DUP leader’s plan for an opposition would yield a neat two-party state
The DUP rally in the La Mon hotel in the east Belfast countryside over Friday and Saturday – as mentioned here before, the term “conference” doesn’t quite cut it – was once again a flag-waving, tub-thumping, back-slapping, very exuberant, very confident affair.
Up to 800 delegates enjoyed Peter Robinson saying that Gerry Adams calling for a Border poll on a united Ireland – a referendum he was certain would be hugely defeated – “makes turkeys voting for Christmas look like a carefully considered strategy ”.
You’d wonder, though, were all these waving Union Jacks and red hand of Ulster flags in the packed conference room going a little to Robinson’s head. During one portion of his lively, well-received speech he spoke in smooth tones to the Ulster Unionist Party and the SDLP, and perhaps even to the Alliance Party.
The SDLP and the UUP have one department each in the Northern Ireland Executive while the smaller Alliance has two, an anomaly down to Alliance being the only party that could take on the running of the justice department.
Mr Robinson wondered would they perhaps like to establish a formal opposition at Stormont. After all, the UUP has expressed interest in the notion while the SDLP deputy leader, Dolores Kelly, suggested it would be a good idea, even though her kite was effectively shot down by her leader, Dr Alasdair McDonnell.
Two-party state
The First Minister spoke about how he was prepared to facilitate the UUP, or any other party, if it wished to go into opposition. As well he might. That would certainly transform the political geography of Northern Ireland – it would be a neat two-party DUP-Sinn Féin state. It might even last as long as the last one-party unionist state.
When you dug down, and rather like his reference to the Border poll, it was really akin to the First Minister politely inviting the UUP and the SDLP to be turkeys voting for Christmas. But it all sounded so sweet and reasonable.
Last year Mr Robinson majored on how he wanted to create a society in Northern Ireland freed of its “them and us” divisions. There were strong commitments then about tackling sectarianism, but a year later we are still waiting for the promised cohesion, sharing and integration strategy proposals.
But he assured delegates that they were virtually completed. More ominously, however, he indicated it might be a limited document because it wouldn’t contain everything “that I or any other leader would want”.
He didn’t spell it out but it might be that his preferred notion of creating a single education system – doing away with the different Catholic, Protestant or British state, integrated and Irish-language sectors – might be long-fingered.
Population breakdown
Much of his speech was pointing to the positives for unionism. “The siege has lifted, the Troubles as we knew them are over, and the constitutional debate has been won,” he said.

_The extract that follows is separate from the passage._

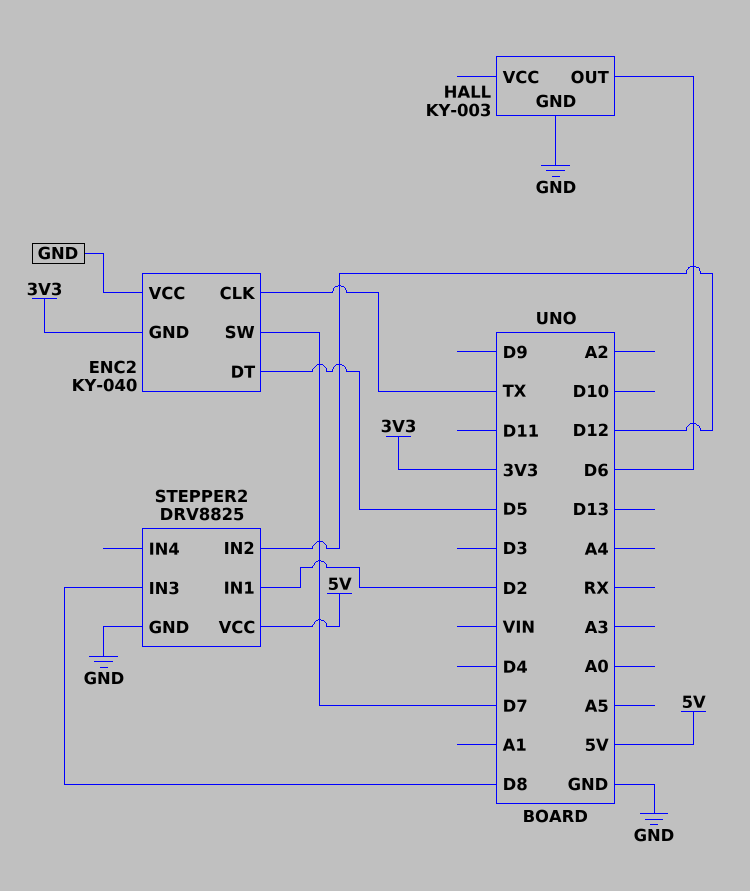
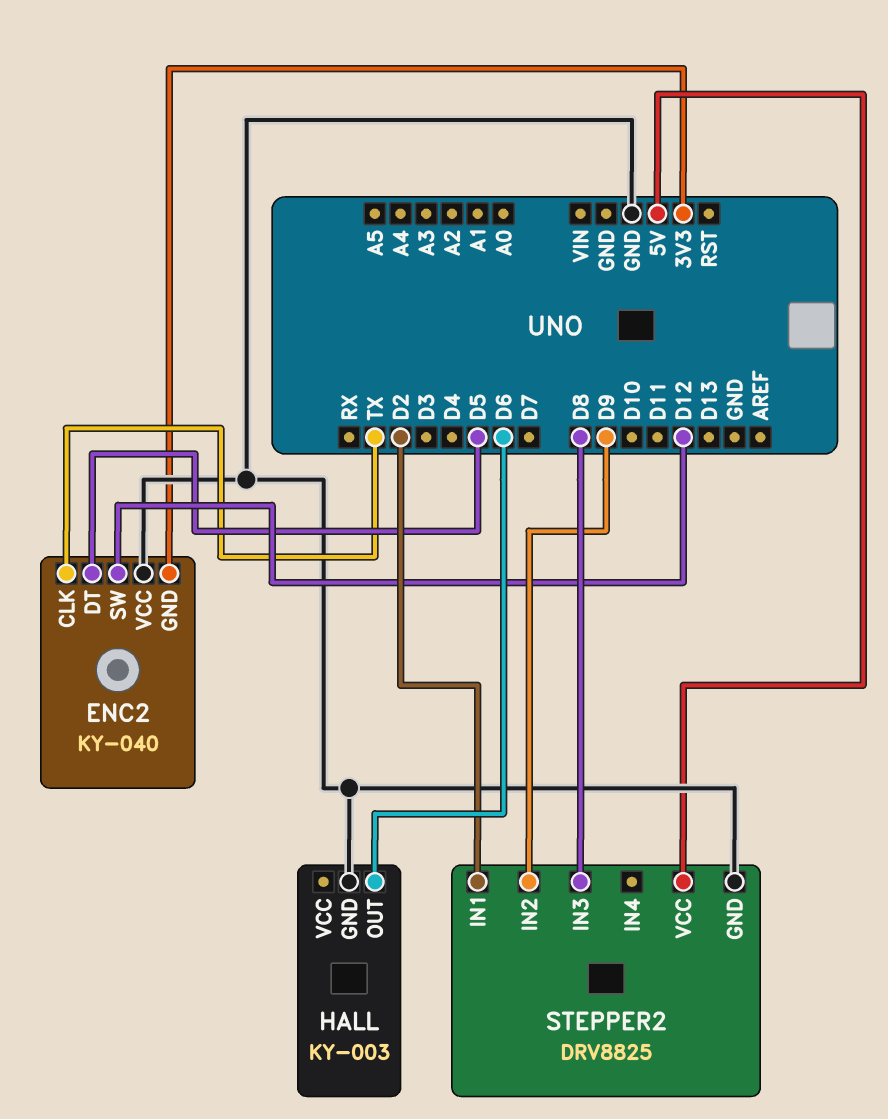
ENC2 pin SW: D7 -> D12
STEPPER2 pin IN2: D12 -> D9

But he also knows that in the coming years the population breakdown will see an increase in numbers from a Catholic or nationalist background. That’s because there are more Catholics than Protestants at all education levels, including third level, in Northern Ireland.
Powersharing working
So he was careful not to antagonise any potential current and future Catholic support, particularly those he felt might be alienated by what he called the far left and left policies of Sinn Féin and the SDLP. Every party of any size in Northern Ireland now seems to be in the centre, so that description may not stand up.
Still, as part of that pitch he reminded delegates that powersharing is working and that there is no alternative to Sinn Féin in government.
More challengingly for the DUP rank and file, he also told them that “building this new constituency will require as much of an adjustment from us at it will require a leap of faith from those whose votes we seek”.